Cesaro furiously looks up from stomping on the food he knocked over.

Antonio Cesaro
FREAK?! I am no freak. If anyone is a freak here it's you two! Look at you West... You're the real life Jabba the Hutt. You're fat, slimy, and you smell terrible. Shawn, you hunt animals... not to survive... but for fun. You are a maniacal murderer of wildlife. What's next, are you going to start hunting humans too?  Don for your information, I'm here to prove a point to these simple-minded Americans. I came here to show them that their celebration is a complete joke. One more thing. Your little client, Amazing Red, does not have a chance of beating me. You see... I am bigger, stronger, and smarter than that short piece of...

HBK cuts him off.

Shawn Michaels
Amazing Red doesn't have a shot at beating you, but I do. And Cesaro what happened to your country's classiness? Would someone such as yourself really use that language? While we're at it, you brought up how I like to hunt. Well Cesaro, you're right, I am about to start hunting humans pretty soon. In fact, I'm going to start by hunting you and hunting the West Side Army... inside the ring, of course.
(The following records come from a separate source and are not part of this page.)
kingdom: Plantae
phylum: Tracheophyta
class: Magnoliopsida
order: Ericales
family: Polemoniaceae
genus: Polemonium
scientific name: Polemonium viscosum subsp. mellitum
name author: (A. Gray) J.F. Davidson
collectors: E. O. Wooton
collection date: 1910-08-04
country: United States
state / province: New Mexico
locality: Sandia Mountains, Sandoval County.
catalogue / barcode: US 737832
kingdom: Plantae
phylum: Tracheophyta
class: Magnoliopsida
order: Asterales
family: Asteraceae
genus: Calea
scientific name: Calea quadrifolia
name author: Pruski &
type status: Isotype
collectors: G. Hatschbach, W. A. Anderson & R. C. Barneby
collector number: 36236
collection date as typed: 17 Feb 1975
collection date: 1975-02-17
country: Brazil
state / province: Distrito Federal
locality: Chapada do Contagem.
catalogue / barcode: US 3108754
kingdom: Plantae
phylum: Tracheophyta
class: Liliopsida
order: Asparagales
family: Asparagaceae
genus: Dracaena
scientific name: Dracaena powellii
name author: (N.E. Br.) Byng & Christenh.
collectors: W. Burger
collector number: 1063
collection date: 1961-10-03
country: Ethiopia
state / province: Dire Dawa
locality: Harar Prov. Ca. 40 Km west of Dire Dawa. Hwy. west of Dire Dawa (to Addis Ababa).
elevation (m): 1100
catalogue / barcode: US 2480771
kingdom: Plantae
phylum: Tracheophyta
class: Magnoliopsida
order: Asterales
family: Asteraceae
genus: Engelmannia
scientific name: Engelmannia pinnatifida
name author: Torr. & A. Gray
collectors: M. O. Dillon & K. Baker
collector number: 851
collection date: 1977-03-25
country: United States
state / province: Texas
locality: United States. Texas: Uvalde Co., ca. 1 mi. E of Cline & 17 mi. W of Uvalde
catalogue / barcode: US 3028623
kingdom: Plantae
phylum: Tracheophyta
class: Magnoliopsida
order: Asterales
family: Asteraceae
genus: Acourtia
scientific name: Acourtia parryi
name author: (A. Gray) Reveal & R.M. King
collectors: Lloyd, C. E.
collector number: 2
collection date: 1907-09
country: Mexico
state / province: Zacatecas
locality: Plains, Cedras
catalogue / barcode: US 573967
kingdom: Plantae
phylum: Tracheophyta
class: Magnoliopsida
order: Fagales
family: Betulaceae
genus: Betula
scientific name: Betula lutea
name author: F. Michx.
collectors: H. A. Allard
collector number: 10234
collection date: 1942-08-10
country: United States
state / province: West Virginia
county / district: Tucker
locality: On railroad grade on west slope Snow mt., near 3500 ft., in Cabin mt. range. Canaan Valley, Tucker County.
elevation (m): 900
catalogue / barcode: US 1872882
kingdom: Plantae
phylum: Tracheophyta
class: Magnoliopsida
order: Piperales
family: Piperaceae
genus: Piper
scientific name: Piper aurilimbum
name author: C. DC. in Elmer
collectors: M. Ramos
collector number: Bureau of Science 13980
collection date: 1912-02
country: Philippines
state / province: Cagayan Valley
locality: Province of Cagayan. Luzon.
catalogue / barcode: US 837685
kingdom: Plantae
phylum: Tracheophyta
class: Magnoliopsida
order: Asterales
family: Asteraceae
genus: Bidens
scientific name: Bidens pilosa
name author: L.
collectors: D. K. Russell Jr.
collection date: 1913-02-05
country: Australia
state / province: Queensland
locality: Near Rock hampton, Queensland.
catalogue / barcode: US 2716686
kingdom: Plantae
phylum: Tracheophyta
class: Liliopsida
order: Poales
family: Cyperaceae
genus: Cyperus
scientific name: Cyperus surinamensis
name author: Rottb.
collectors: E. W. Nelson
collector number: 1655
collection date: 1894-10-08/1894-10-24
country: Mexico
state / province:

West throws up his hands in frustration and motions for the other members of his crew to stand beside him.

Don West
Contrary to popular belief, we didn't come here to chit-chat, we came here to eat and have a good time and if we're not gonna get that here then we have no issue crashing some other party. Let's go, boys.

The four men walk away and the cameraman follows them as they leave the backyard and step into a customized bus with a giant picture of Don West's big head plastered on the side. The men enter it and moments later the bus pulls off ans drives off into the distance. The cameraman turns around just in time to catch Cesaro knocking the chef hat off of HBK's head before he turns and makes his exit as well, though not before letting HBK know that things are far from over. The camera stays on Cesaro as he leaves but then suddenly cuts back over to the backyard just as catering brings in a huge selection of food and everyone in attendance lets out a big cheer.

Shawn Michaels
Looks like the real party is about to begin... dig in everybody!